# Looking for someone to screen print for me



## Rambo4 (May 7, 2008)

I'm looking for a company to screen print licensed college logos onto sweatshirt material. The logo is at most 3"x3" and 4 colors max. I will need 500 to 1000 printed at a time. 

Can anyone suggest a company I can send my fabric to to get printed on? I'm starting a company and I'm stuck because I don't know where to look for a company that can print these for me.

I am licensed through CLC and LRG to sell collegiate licensed products.

Anny suggestions on where to look would be appreciated.

Thanks


----------



## Celtic (Feb 19, 2008)

Where are you located?


----------



## rwshirts (Dec 5, 2007)

So....are you looking to make tags, or sew them right on sweatshirts? We can embroider tags like that, which you would then sew to the shirt.
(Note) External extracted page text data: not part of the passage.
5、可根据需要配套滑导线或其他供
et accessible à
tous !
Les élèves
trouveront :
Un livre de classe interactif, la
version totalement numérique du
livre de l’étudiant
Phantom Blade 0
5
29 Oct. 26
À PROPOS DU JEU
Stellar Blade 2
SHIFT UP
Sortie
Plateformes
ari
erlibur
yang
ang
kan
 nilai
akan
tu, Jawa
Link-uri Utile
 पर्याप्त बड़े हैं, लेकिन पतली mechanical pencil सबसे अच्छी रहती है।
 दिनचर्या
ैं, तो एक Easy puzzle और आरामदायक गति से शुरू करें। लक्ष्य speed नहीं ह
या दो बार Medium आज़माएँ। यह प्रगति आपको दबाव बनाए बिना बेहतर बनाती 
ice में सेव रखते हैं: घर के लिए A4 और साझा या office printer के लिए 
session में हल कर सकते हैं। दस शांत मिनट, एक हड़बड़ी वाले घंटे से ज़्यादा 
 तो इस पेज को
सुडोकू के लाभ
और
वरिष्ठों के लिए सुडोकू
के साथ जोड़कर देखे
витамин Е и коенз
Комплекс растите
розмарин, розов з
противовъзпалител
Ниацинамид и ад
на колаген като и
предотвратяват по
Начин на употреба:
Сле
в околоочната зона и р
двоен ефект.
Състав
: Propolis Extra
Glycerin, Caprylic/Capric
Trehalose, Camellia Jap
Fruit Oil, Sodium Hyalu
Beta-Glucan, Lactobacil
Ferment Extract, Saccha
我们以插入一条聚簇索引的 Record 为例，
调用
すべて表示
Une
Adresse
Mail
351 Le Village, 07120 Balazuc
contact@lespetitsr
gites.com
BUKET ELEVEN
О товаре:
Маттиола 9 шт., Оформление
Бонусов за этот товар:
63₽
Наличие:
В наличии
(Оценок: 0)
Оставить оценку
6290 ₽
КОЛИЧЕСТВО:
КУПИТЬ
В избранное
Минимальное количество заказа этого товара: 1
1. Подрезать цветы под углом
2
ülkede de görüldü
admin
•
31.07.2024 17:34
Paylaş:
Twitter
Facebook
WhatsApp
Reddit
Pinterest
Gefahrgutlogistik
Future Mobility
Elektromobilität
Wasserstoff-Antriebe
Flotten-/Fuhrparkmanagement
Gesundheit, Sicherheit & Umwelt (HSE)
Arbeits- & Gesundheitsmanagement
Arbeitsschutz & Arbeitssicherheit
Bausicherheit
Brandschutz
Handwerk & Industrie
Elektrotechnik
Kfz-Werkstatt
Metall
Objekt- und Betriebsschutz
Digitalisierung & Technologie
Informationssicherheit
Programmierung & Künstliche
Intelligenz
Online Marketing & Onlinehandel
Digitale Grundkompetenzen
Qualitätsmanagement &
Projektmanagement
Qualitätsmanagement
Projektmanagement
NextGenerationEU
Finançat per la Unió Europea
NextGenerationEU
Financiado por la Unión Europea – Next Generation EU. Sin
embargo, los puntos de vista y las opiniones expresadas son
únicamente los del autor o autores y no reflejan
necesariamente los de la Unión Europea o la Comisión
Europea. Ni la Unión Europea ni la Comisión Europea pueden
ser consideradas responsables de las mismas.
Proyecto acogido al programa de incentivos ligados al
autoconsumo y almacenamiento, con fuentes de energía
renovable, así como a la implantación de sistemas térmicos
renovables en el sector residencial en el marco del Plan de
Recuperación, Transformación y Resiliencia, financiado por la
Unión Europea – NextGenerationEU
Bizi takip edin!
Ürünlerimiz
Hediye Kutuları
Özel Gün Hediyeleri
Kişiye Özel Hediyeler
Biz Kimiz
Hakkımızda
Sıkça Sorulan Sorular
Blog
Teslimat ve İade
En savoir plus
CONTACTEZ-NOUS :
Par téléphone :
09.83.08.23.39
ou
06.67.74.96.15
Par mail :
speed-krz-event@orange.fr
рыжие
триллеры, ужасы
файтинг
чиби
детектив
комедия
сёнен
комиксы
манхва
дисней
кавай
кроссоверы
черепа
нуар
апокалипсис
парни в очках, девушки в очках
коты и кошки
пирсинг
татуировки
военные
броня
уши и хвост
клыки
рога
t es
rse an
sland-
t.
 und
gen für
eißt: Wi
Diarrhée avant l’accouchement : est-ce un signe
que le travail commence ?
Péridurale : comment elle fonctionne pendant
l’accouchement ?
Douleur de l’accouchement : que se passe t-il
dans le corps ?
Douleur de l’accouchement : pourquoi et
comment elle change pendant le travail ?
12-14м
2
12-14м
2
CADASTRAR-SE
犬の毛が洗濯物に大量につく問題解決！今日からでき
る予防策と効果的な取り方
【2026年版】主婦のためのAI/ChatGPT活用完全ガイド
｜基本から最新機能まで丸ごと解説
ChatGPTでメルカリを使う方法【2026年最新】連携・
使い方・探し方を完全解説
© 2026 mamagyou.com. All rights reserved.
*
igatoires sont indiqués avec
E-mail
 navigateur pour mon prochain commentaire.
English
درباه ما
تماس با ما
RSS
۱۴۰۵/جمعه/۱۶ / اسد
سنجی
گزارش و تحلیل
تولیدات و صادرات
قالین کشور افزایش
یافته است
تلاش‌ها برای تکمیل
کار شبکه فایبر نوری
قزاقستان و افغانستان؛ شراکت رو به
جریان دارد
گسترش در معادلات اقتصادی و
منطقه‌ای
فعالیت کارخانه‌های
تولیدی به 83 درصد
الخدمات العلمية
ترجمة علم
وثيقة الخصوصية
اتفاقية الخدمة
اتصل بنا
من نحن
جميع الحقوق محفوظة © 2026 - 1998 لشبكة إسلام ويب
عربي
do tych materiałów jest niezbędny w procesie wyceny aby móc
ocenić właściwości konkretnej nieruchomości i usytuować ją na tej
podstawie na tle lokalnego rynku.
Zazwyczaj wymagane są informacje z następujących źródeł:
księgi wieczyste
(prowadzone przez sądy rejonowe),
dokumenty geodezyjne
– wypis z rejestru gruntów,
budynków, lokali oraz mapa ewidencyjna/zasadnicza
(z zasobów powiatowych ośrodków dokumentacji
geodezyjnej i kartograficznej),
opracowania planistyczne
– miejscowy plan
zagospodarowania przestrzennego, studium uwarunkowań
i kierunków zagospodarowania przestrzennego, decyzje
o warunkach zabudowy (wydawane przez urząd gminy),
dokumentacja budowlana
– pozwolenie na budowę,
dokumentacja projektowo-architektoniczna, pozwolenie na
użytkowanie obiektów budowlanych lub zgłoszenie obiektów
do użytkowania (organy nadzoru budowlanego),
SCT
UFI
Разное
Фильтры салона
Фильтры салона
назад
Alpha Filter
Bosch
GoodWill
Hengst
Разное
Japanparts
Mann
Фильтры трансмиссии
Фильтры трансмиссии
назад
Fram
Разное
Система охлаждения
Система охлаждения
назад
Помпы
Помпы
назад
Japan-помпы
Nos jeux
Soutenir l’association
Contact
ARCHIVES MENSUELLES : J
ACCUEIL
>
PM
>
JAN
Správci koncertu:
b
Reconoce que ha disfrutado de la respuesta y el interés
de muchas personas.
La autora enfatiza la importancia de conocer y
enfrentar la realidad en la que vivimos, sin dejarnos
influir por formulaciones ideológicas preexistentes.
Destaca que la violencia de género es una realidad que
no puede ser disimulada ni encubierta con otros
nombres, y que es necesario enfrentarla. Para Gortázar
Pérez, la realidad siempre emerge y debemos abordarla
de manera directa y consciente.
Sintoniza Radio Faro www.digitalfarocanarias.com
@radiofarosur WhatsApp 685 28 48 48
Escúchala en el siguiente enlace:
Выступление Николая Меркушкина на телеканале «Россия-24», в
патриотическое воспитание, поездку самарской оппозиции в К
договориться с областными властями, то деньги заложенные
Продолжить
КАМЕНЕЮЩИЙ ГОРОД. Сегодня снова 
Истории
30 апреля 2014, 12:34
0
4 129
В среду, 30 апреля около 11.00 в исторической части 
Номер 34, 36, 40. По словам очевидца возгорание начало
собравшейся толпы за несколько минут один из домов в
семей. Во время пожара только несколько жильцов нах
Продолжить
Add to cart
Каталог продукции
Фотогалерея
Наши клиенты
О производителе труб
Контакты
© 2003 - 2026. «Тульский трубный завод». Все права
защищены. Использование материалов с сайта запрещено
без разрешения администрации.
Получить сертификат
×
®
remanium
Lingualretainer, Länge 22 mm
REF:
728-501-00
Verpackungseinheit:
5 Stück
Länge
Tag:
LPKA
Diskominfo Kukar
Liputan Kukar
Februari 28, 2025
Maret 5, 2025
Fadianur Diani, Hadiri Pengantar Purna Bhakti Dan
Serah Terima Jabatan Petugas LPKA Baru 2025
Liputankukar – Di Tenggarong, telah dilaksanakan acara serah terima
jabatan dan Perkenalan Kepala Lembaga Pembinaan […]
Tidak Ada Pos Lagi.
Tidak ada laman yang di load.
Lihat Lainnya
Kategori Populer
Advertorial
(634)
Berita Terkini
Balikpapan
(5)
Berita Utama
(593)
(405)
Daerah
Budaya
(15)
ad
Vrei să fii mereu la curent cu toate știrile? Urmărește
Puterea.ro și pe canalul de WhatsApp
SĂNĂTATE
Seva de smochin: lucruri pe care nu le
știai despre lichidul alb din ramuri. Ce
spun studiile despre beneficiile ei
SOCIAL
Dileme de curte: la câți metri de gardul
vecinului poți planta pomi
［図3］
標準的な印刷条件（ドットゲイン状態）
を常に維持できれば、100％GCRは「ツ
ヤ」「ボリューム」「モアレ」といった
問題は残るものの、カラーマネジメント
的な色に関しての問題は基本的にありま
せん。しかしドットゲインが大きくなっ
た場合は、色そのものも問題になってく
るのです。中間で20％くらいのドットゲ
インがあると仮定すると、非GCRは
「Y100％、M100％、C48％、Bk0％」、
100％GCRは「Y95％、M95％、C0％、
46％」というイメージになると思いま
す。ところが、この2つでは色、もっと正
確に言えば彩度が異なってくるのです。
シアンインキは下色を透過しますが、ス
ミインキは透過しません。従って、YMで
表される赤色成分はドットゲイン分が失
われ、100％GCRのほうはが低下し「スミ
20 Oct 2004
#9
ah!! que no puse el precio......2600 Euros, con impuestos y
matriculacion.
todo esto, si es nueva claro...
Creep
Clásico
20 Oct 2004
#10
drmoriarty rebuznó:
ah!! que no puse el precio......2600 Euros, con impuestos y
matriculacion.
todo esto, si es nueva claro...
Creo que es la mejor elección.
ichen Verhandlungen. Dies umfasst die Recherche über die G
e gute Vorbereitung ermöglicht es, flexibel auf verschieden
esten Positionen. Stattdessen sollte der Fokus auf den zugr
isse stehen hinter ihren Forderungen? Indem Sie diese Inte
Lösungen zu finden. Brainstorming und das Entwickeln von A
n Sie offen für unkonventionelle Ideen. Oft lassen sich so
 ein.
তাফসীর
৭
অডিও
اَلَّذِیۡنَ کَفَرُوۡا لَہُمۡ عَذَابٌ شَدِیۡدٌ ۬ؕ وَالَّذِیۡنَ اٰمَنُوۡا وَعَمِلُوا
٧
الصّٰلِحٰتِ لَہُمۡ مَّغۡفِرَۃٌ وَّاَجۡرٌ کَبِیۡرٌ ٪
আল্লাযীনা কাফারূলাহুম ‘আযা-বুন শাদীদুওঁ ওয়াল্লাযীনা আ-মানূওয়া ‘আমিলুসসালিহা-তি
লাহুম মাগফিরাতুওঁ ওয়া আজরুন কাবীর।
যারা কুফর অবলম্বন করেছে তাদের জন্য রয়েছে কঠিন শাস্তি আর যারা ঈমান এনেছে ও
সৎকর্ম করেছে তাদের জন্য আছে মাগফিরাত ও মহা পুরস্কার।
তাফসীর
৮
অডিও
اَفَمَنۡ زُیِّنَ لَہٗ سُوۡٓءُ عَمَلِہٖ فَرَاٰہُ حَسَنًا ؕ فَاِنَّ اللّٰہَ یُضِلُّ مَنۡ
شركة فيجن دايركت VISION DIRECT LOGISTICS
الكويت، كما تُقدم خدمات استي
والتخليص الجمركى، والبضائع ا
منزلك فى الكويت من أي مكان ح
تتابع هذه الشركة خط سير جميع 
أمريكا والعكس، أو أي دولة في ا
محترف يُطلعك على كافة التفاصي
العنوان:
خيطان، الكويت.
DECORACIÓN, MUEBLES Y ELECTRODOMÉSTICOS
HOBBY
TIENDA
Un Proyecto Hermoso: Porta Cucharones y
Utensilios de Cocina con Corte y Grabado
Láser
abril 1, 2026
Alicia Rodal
Probably same price as printed tags.


----------



## Walt_7 (Dec 8, 2008)

If your still looking for someone to print these t-shirts I might be able to help you. Let me know and well try help you out.


----------



## mikelmorgan (Nov 1, 2008)

What are you printing exactly! Sweatshirt material could mean a lot of things. We do contract work for several venders, I may be able to help or tell you someone who can.


----------



## Rambo4 (May 7, 2008)

It's a pouch type product that is about 4inches by 4 inches, made out of 10oz 80%cotton/20%polyester.

It's not a tag, I just need logos printed on the pouch which is going to be small. I know alot of print shops can't print on a pouch but I'm looking for some that can.

The logos are collegiate logos and are licensed so I will be able to send exact art work files from the schools licensing department. 

I'm basically looking for a company that I can ship these too, have them printed, and then ship them back to me. 

Once I get exact numbers together I would like to get price quotes from printing companies. Right now I'm trying to get a list of companies.


----------



## sunnydayz (Jun 22, 2007)

:: Service request post moved to the proper Service Referrals/Recommendations section of the forum. Read more here  ::​


----------



## pwapparel (Feb 16, 2007)

remember that with the CLC, the printer/embroiderer must be licensed as well!


----------